## Page-level text extractions
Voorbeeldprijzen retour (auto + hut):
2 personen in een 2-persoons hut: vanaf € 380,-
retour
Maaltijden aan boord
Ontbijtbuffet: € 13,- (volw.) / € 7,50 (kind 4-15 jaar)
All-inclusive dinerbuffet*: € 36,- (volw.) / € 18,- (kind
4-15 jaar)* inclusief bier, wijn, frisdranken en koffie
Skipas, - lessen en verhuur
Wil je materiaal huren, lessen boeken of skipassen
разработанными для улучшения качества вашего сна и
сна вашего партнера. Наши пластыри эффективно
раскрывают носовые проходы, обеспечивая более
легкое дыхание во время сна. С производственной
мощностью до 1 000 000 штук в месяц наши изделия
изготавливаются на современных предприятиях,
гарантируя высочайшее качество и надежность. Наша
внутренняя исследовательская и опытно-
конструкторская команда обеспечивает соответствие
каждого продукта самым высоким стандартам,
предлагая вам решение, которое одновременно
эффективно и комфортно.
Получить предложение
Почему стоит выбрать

...

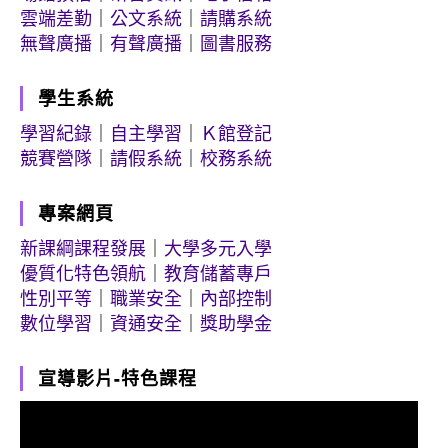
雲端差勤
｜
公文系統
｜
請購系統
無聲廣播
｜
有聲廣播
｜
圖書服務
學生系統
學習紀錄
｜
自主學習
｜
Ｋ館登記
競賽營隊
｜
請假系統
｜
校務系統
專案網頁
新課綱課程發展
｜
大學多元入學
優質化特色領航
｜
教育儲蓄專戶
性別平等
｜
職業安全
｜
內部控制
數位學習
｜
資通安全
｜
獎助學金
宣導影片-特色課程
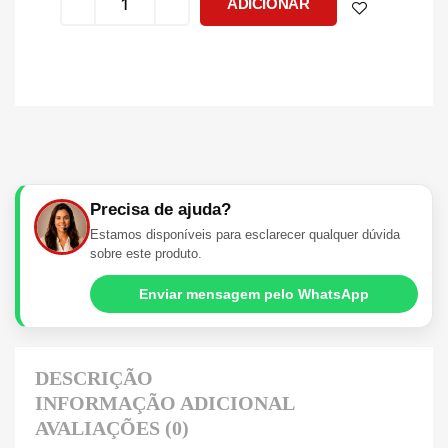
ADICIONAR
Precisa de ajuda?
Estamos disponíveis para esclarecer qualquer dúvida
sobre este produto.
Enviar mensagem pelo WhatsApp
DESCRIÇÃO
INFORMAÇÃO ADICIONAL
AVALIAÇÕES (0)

...

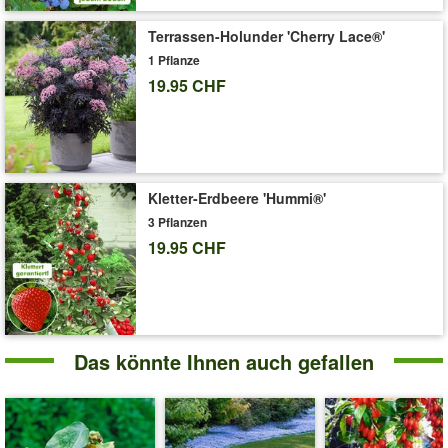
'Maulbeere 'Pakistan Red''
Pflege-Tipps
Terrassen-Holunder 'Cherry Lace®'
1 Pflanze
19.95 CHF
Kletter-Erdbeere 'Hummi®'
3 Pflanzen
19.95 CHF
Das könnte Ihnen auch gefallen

## Problem description
Output only an exact transcription of the lines above from the one with "Voorbeeldprijzen retour (auto" up to and including the one with "All-inclusive dinerbuffet*: €".

## Response box
Voorbeeldprijzen retour (auto + hut):
2 personen in een 2-persoons hut: vanaf € 380,-
retour
Maaltijden aan boord
Ontbijtbuffet: € 13,- (volw.) / € 7,50 (kind 4-15 jaar)
All-inclusive dinerbuffet*: € 36,- (volw.) / € 18,- (kind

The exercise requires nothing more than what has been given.